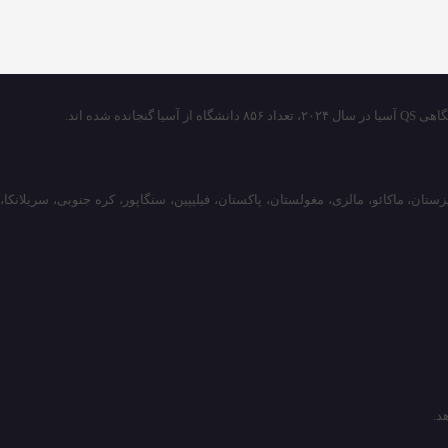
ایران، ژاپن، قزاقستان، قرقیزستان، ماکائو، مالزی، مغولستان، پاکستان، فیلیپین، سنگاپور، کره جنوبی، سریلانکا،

...

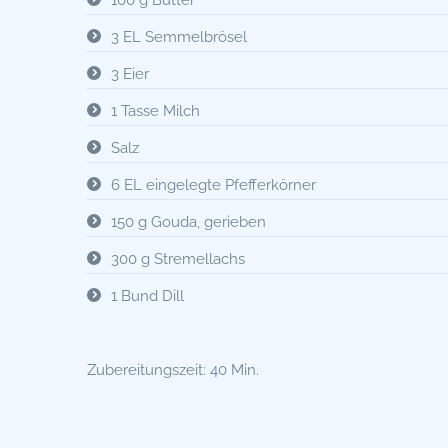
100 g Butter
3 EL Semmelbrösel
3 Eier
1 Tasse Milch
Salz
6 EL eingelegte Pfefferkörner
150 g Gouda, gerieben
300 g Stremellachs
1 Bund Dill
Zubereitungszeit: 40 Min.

ABOUT THIS TASK.
Please extract the items from the line with "100 g Butter" to the line with "Zubereitungszeit: 40 Min.", repeating each line as it appears.

WRITTEN RESPONSE.
100 g Butter
3 EL Semmelbrösel
3 Eier
1 Tasse Milch
Salz
6 EL eingelegte Pfefferkörner
150 g Gouda, gerieben
300 g Stremellachs
1 Bund Dill
Zubereitungszeit: 40 Min.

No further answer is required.